Steven Taylor, Allen Ginsberg & Lawrence Ferlinghetti,  New York City, 1985. Photo: Hank O’Neal

Continuing from yesterday – a Steven Taylor weekend. What a range of music to hear!

False Prophet – Field Notes From The Punk Underground  (a must-read) is still very much in print

“From 1988 through 1993, guitarist/vocalist Steven Taylor toured the U.S. and Europe with the alternative rock group False Prophets, keeping a detailed journal with the intent of documenting the role of musicians in the international anarchist youth movement. His field notes form the core of the book, accounting with honesty and aplomb the sometimes hilarious, sometimes harrowing, always engaging highs and lows of life on the road.”

“False Prophet  situates punk, and the diary itself, in relation to contemporary critiques of identity and ethnographic representation, and links punk’s emergence to the oral poetry renaissance of the 1950s, free jazz, and the do-it-yourself trend set by underground filmmakers in the 1960s.

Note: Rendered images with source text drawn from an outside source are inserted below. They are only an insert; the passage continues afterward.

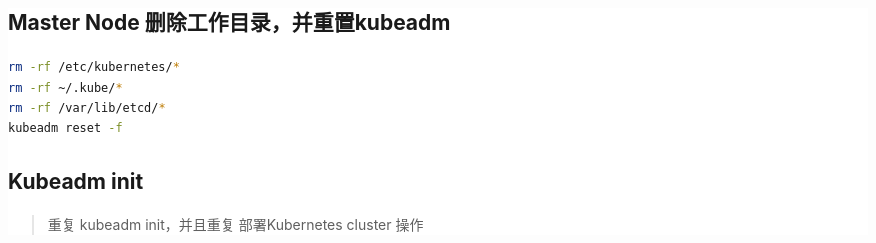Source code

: ## Master Node 删除工作目录，并重置kubeadm
```BASH
rm -rf /etc/kubernetes/*
rm -rf ~/.kube/*
rm -rf /var/lib/etcd/*
kubeadm reset -f
```

## Kubeadm init
> 重复 kubeadm init，并且重复 部署Kubernetes cluster 操作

This innovative ethnography provides a theoretically informed account of a little understood genre of popular music, and a rare, intimate view into the everyday life of a working band.”

By contrast – check this (from the ’80’s)  – Villanelle  (“the virus will take one in ten”), a haunting poem (sung acapella),  starkly addressing the AIDS crisis

Steven’s writing, always eclectic in its range – see here for a list of articles that appeared in the on-line forum, Reality Sandwich. We noted yesterday his articles on Allen, note also his articles on William Burroughs, Judith Malina, and Amiri Baraka here

Sadly out-of-print (and thus a real “collectors item”) is Loveland, an early book of Steven’s  poems  (Hopefully, Bootstrap Press, an innovative press, Derek Fenner and Ryan Gallagher‘s innovative press, will some day bring it back into print)

More from the late ’70’s, early ’80s here and here

here‘s Steven (with Debra Devi) in 2009, singing the blues (“Hungry Blues”)

here’s Steven in 2018 (with Douglas Dunn dancing to Dowland!)

A real trove of Steven Taylor materials can be found here in the Naropa Archives. We would particularly recommend his 1986 lectures – here and here, his 1989 lecture – here, his 1990 lecture – here – and two lectures from 1991 – here and here 

A typical lecture synopsis – “First half of a Steven Taylor workshop on music. Taylor begins by talking about music, consciousness, the human ear, and neurology. He plays and discusses a wide variety of examples of music from many different eras and places, including African, Tibetan, European chants, Jimi Hendrix, opera, troubador songs and Moondog. In the second half..he sings an ode by Horace and discusses Greek modes and the emotions associated with. them”

Also buried in that archive (see here for example) is some of his collaborative work in poetic musical theater with the wonderful Kenward Elmslie

Here’s a young Steven backing Kenward


Here’s a delightful almost-hour of them  (including some zany and pretty hot-shot acting!)

It’s Steven Taylor’s birthday tomorrow – Happy Birthday, Steven!